Required work
Swap every "2014" in the records for "2024" and give the text again with nothing else changed. Leave the pictures out of your answer.

Provided records

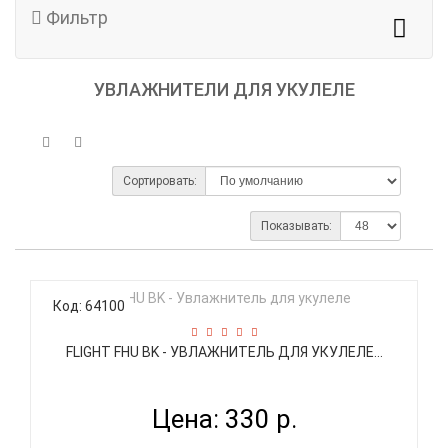
Фильтр
УВЛАЖНИТЕЛИ ДЛЯ УКУЛЕЛЕ
Сортировать:
Показывать:
Код: 64100
FLIGHT FHU BK - УВЛАЖНИТЕЛЬ ДЛЯ УКУЛЕЛЕ...
Цена: 330 р.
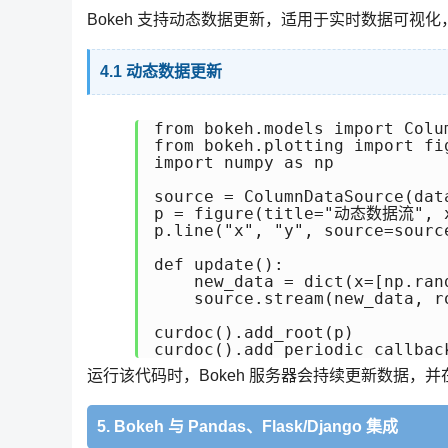
Bokeh 支持动态数据更新，适用于实时数据可视
4.1 动态数据更新
from bokeh.models import Colum
from bokeh.plotting import fig
import numpy as np

source = ColumnDataSource(data
p = figure(title="动态数据流", x_
p.line("x", "y", source=source
def update():

    new_data = dict(x=[np.ran
    source.stream(new_data, ro
curdoc().add_root(p)

curdoc().add_periodic_callb
运行该代码时，Bokeh 服务器会持续更新数据，
5. Bokeh 与 Pandas、Flask/Django 集成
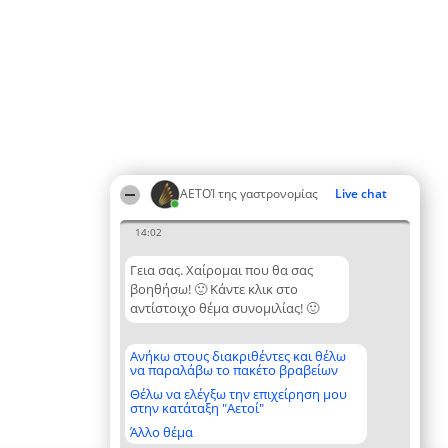
ΑΕΤΟΊ της γαστρονομίας
Live chat
14:02
Γεια σας. Χαίρομαι που θα σας
βοηθήσω! 🙂 Κάντε κλικ στο
αντίστοιχο θέμα συνομιλίας! 🙂
Ανήκω στους διακριθέντες και θέλω
να παραλάβω το πακέτο βραβείων
Θέλω να ελέγξω την επιχείρηση μου
στην κατάταξη "Αετοί"
Άλλο θέμα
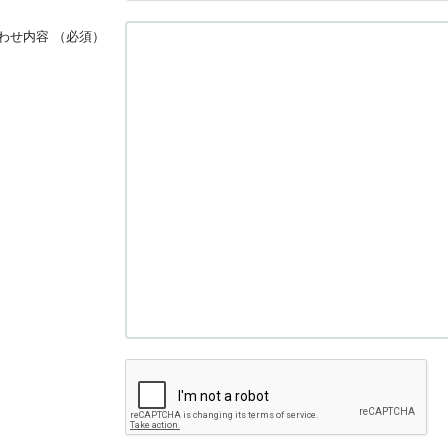
わせ内容
（必須）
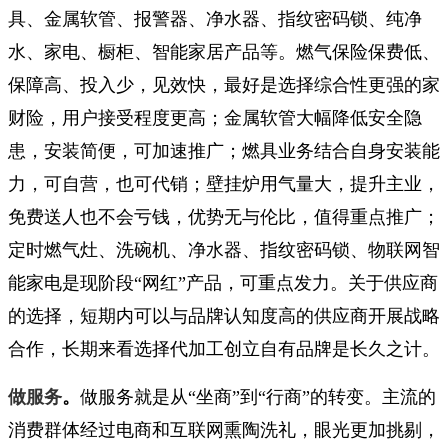
具、金属软管、报警器、净水器、指纹密码锁、纯净
水、家电、橱柜、智能家居产品等。燃气保险保费低、
保障高、投入少，见效快，最好是选择综合性更强的家
财险，用户接受程度更高；金属软管大幅降低安全隐
患，安装简便，可加速推广；燃具业务结合自身安装能
力，可自营，也可代销；壁挂炉用气量大，提升主业，
免费送人也不会亏钱，优势无与伦比，值得重点推广；
定时燃气灶、洗碗机、净水器、指纹密码锁、物联网智
能家电是现阶段“网红”产品，可重点发力。关于供应商
的选择，短期内可以与品牌认知度高的供应商开展战略
合作，长期来看选择代加工创立自有品牌是长久之计。
做服务
。
做服务就是从“坐商”到“行商”的转变。主流的
消费群体经过电商和互联网熏陶洗礼，眼光更加挑剔，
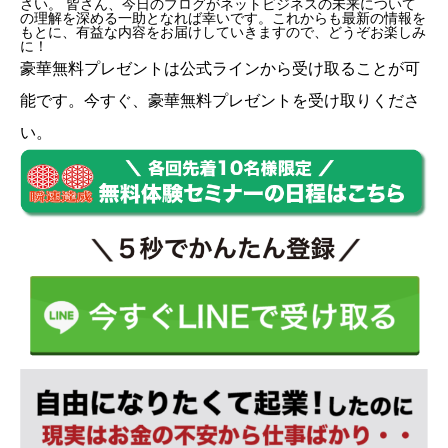
さい。 皆さん、今日のブログがネットビジネスの未来について
の理解を深める一助となれば幸いです。これからも最新の情報を
もとに、有益な内容をお届けしていきますので、どうぞお楽しみ
に！
豪華無料プレゼントは
公式ライン
から受け取ることが可
能です。今すぐ、豪華無料プレゼントを受け取りくださ
い。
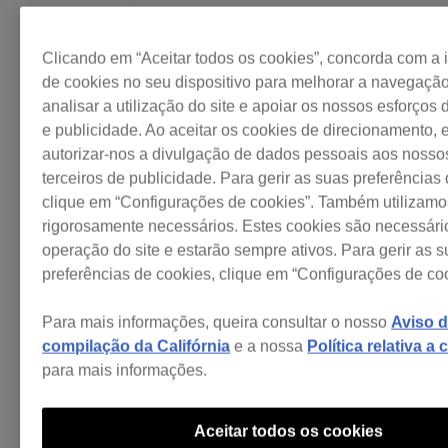
DJ no rekordbox
Clicando em “Aceitar todos os cookies”, concorda com a 
de cookies no seu dispositivo para melhorar a navegação 
analisar a utilização do site e apoiar os nossos esforços
e publicidade. Ao aceitar os cookies de direcionamento, 
autorizar-nos a divulgação de dados pessoais aos nosso
Descubra mais
terceiros de publicidade. Para gerir as suas preferências
clique em “Configurações de cookies”. Também utilizamo
rigorosamente necessários. Estes cookies são necessári
operação do site e estarão sempre ativos. Para gerir as 
preferências de cookies, clique em “Configurações de coo
Para mais informações, queira consultar o nosso
Aviso 
compilação da Califórnia
e a nossa
Política relativa a
Gosto mesmo da
para mais informações.
rekordbox. Adoro o Modo
DJ
de Edição e uso o Modo
A rekordbox
Kevin
de Sincronização da
Aceitar todos os cookies
Saunderson
Kush
minhas ferr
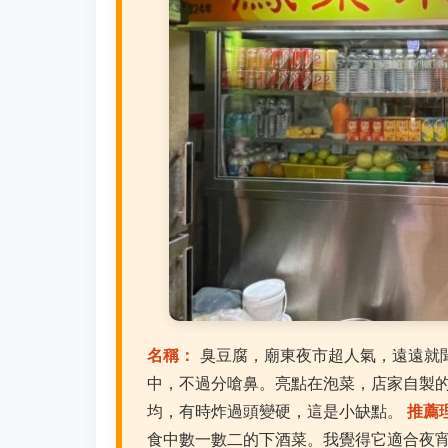
名稱：
臭豆腐，廟東夜市超人氣，遠遠就
中，不過分嗆鼻。亮點在泡菜，店家自製
均，有時炸過頭變硬，這是小缺點。
推薦
食中數一數二的下酒菜。我覺得它適合夜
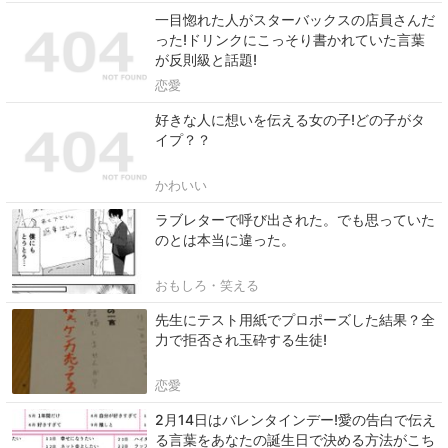
一目惚れた人がスターバックスの店員さんだ
った!ドリンクにこっそり書かれていた言葉
が反則級と話題!
恋愛
好きな人に想いを伝える女の子!どの子がタ
イプ？？
かわいい
ラブレターで呼び出された。でも思っていた
のとは本当に違った。
おもしろ・笑える
先生にテスト用紙でプロポーズした結果？全
力で拒否され玉砕する生徒!
恋愛
2月14日はバレンタインデー!愛の告白で伝え
る言葉をあなたの誕生日で決める方法がこち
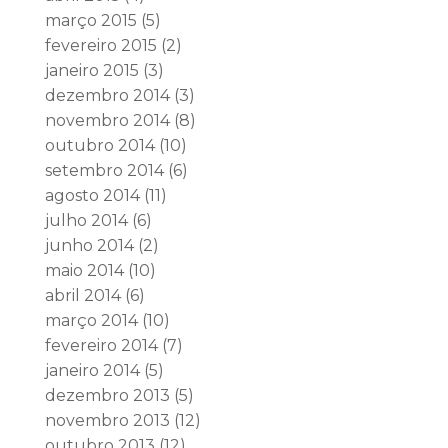
março 2015
(5)
fevereiro 2015
(2)
janeiro 2015
(3)
dezembro 2014
(3)
novembro 2014
(8)
outubro 2014
(10)
setembro 2014
(6)
agosto 2014
(11)
julho 2014
(6)
junho 2014
(2)
maio 2014
(10)
abril 2014
(6)
março 2014
(10)
fevereiro 2014
(7)
janeiro 2014
(5)
dezembro 2013
(5)
novembro 2013
(12)
outubro 2013
(12)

Exercise output
Фильтр
УВЛАЖНИТЕЛИ ДЛЯ УКУЛЕЛЕ
Сортировать:
Показывать:
Код: 64100
FLIGHT FHU BK - УВЛАЖНИТЕЛЬ ДЛЯ УКУЛЕЛЕ...
Цена: 330 р.
Bokeh 支持动态数据更新，适用于实时数据可视
4.1 动态数据更新
from bokeh.models import Colum
from bokeh.plotting import fig
import numpy as np

source = ColumnDataSource(data
p = figure(title="动态数据流", x_
p.line("x", "y", source=source
def update():

    new_data = dict(x=[np.ran
    source.stream(new_data, ro
curdoc().add_root(p)

curdoc().add_periodic_callb
运行该代码时，Bokeh 服务器会持续更新数据，
5. Bokeh 与 Pandas、Flask/Django 集成
ΑΕΤΟΊ της γαστρονομίας
Live chat
14:02
Γεια σας. Χαίρομαι που θα σας
βοηθήσω! 🙂 Κάντε κλικ στο
αντίστοιχο θέμα συνομιλίας! 🙂
Ανήκω στους διακριθέντες και θέλω
να παραλάβω το πακέτο βραβείων
Θέλω να ελέγξω την επιχείρηση μου
στην κατάταξη "Αετοί"
Άλλο θέμα
わせ内容
（必須）
具、金属软管、报警器、净水器、指纹密码锁、纯净
水、家电、橱柜、智能家居产品等。燃气保险保费低、
保障高、投入少，见效快，最好是选择综合性更强的家
财险，用户接受程度更高；金属软管大幅降低安全隐
患，安装简便，可加速推广；燃具业务结合自身安装能
力，可自营，也可代销；壁挂炉用气量大，提升主业，
免费送人也不会亏钱，优势无与伦比，值得重点推广；
定时燃气灶、洗碗机、净水器、指纹密码锁、物联网智
能家电是现阶段“网红”产品，可重点发力。关于供应商
的选择，短期内可以与品牌认知度高的供应商开展战略
合作，长期来看选择代加工创立自有品牌是长久之计。
做服务
。
做服务就是从“坐商”到“行商”的转变。主流的
消费群体经过电商和互联网熏陶洗礼，眼光更加挑剔，
さい。 皆さん、今日のブログがネットビジネスの未来について
の理解を深める一助となれば幸いです。これからも最新の情報を
もとに、有益な内容をお届けしていきますので、どうぞお楽しみ
に！
豪華無料プレゼントは
公式ライン
から受け取ることが可
能です。今すぐ、豪華無料プレゼントを受け取りくださ
い。
DJ no rekordbox
Clicando em “Aceitar todos os cookies”, concorda com a 
de cookies no seu dispositivo para melhorar a navegação 
analisar a utilização do site e apoiar os nossos esforços
e publicidade. Ao aceitar os cookies de direcionamento, 
autorizar-nos a divulgação de dados pessoais aos nosso
Descubra mais
terceiros de publicidade. Para gerir as suas preferências
clique em “Configurações de cookies”. Também utilizamo
rigorosamente necessários. Estes cookies são necessári
operação do site e estarão sempre ativos. Para gerir as 
preferências de cookies, clique em “Configurações de coo
Para mais informações, queira consultar o nosso
Aviso 
compilação da Califórnia
e a nossa
Política relativa a
Gosto mesmo da
para mais informações.
rekordbox. Adoro o Modo
DJ
de Edição e uso o Modo
A rekordbox
Kevin
de Sincronização da
Aceitar todos os cookies
Saunderson
Kush
minhas ferr
名稱：
臭豆腐，廟東夜市超人氣，遠遠就
中，不過分嗆鼻。亮點在泡菜，店家自製
均，有時炸過頭變硬，這是小缺點。
推薦
食中數一數二的下酒菜。我覺得它適合夜
一目惚れた人がスターバックスの店員さんだ
った!ドリンクにこっそり書かれていた言葉
が反則級と話題!
恋愛
好きな人に想いを伝える女の子!どの子がタ
イプ？？
かわいい
ラブレターで呼び出された。でも思っていた
のとは本当に違った。
おもしろ・笑える
先生にテスト用紙でプロポーズした結果？全
力で拒否され玉砕する生徒!
恋愛
2月14日はバレンタインデー!愛の告白で伝え
る言葉をあなたの誕生日で決める方法がこち
março 2015
(5)
fevereiro 2015
(2)
janeiro 2015
(3)
dezembro 2024
(3)
novembro 2024
(8)
outubro 2024
(10)
setembro 2024
(6)
agosto 2024
(11)
julho 2024
(6)
junho 2024
(2)
maio 2024
(10)
abril 2024
(6)
março 2024
(10)
fevereiro 2024
(7)
janeiro 2024
(5)
dezembro 2013
(5)
novembro 2013
(12)
outubro 2013
(12)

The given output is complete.